A few years ago, an illness put Coy’s artistic creations on hold, but life keeps going, even if you’re hobbies don’t, and life is sometimes unpredictable. That unpredictability is how a “desert fab rat” ended up in northeast Iowa and regained his passion for creating outside the box.
“My daughter said, ‘dad, I’ve been born and raised in the desert my whole life.’ I said ‘no, you were born in Springfield, Mo.,’” Coy laughed. “She says, ‘I just want to change base.’”
That change of base was initially Maine, with the bonus features of fishing and being next to the ocean, making the state “perfect.” The rest of the day, Coy pondered what he would do in Maine and where he would live, only to arrive home and find his daughter had bought a house in Garnavillo.
“How’d that happen? How close is that?” was Coy’s initial response.
According to the story, his daughter wanted to go someplace animal friendly, with green grass and rivers. After talking to a friend in Florida, who is originally from Iowa, less than a week later, she was here.
Coy decided to leave Las Vegas and follow, and what transpired after is a series of events that landed Coy in Elkader.
At first, they planned to move to Monona. After selling all they had in Las Vegas, they hit the road, but somewhere around Albuquerque, everything fell through and the hunt began for another house. That’s when Coy’s daughter contacted Joe Sylvester and they negotiated on a house on Pine Street.
“My daughter walked the house, and this is where I learned wording very carefully. I asked my daughter, ‘What’s the house look like?’ She says, ‘dad, you’ve had worse and you’ve fixed them up.
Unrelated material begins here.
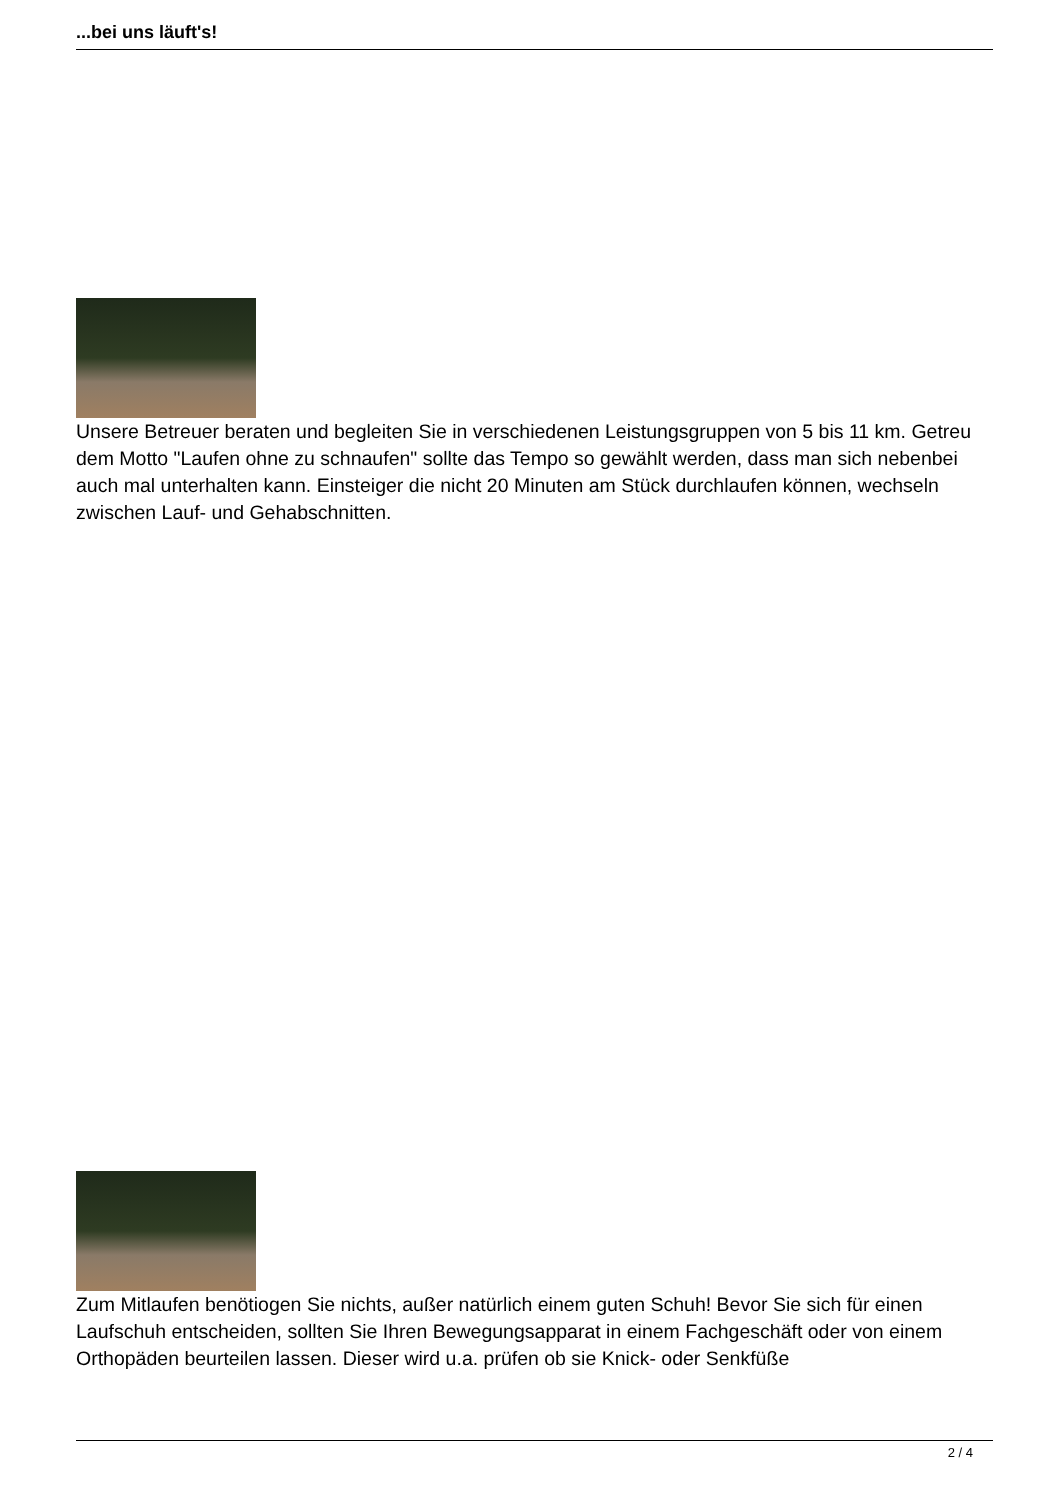...bei uns läuft's!
Unsere Betreuer beraten und begleiten Sie in verschiedenen Leistungsgruppen von 5 bis 11 km. Getreu dem Motto "Laufen ohne zu schnaufen" sollte das Tempo so gewählt werden, dass man sich nebenbei auch mal unterhalten kann. Einsteiger die nicht 20 Minuten am Stück durchlaufen können, wechseln zwischen Lauf- und Gehabschnitten.
Zum Mitlaufen benötiogen Sie nichts, außer natürlich einem guten Schuh! Bevor Sie sich für einen Laufschuh entscheiden, sollten Sie Ihren Bewegungsapparat in einem Fachgeschäft oder von einem Orthopäden beurteilen lassen. Dieser wird u.a. prüfen ob sie Knick- oder Senkfüße
2 / 4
OK?’ She said this house has potential. She didn’t say it needed a plethora of potential, but it had potential,” Coy joked.
Despite that, Elkader provided something familiar for Coy, with its river, trees and hills. He told his wife, “I feel like I’m home.”
“I feel really at ease,” he said.
It’s that ease and relaxation, along with the art around town he’s found at the Turkey River Mall and Archive, and the scrap yard in Manchester, that rekindled his passion for artistic creations.
“I’m going back through and I’m starting to see things. And there’s old farm equipment out here, which I can take and do things with. And I’m going, you know what, I need to get on this horse and ride it for a little bit. It helps me,” Coy said.
The new lease on life has motivated several new projects, including restoring a Model A, creating a bench out of a metal bed frame, turning old tractor seats into stools, building old planters out of fenders, restoring pedal tractors, and making the shark light with the boat anchor, horseshoes and railroad spikes, which was “thieved” by his daughter.
“It looks like it’s underway. I took an old headlight, turned it back and drilled holes in it, and made it a shark face. When you turned it on, its mouth glowed and its eyes. I come home, and I go, ‘where’s my shark?’ My wife says, ‘Natalie took it.’ Man? What? Well, she said you weren’t using it,” Coy laughed while recounting the story. “My daughter is my biggest thief.”
For everyone else, simply reach out to Coy via Facebook. He is currently working toward creating a few more items and getting his little shop, Tinmans Artistic Creations, established.
When Coy is not putting elbow grease to the potential of the new house, he’s busy organizing, creating and coming up with ideas in the shop, motivated by those art teachers and surroundings that have created a therapeutic environment.
“I just have fun with it. I mean, that’s what I want to do. The reason I came here was for my daughter. I got sick and then I got upset. But this place affords me clarity of mind, because it’s not the hustle bustle. It’s not the dynamic you must push through each day. It’s go at your own pace, accept what you’re given and make the best of it. I can’t believe the peace and the ability that it’s given me to think,” Coy said.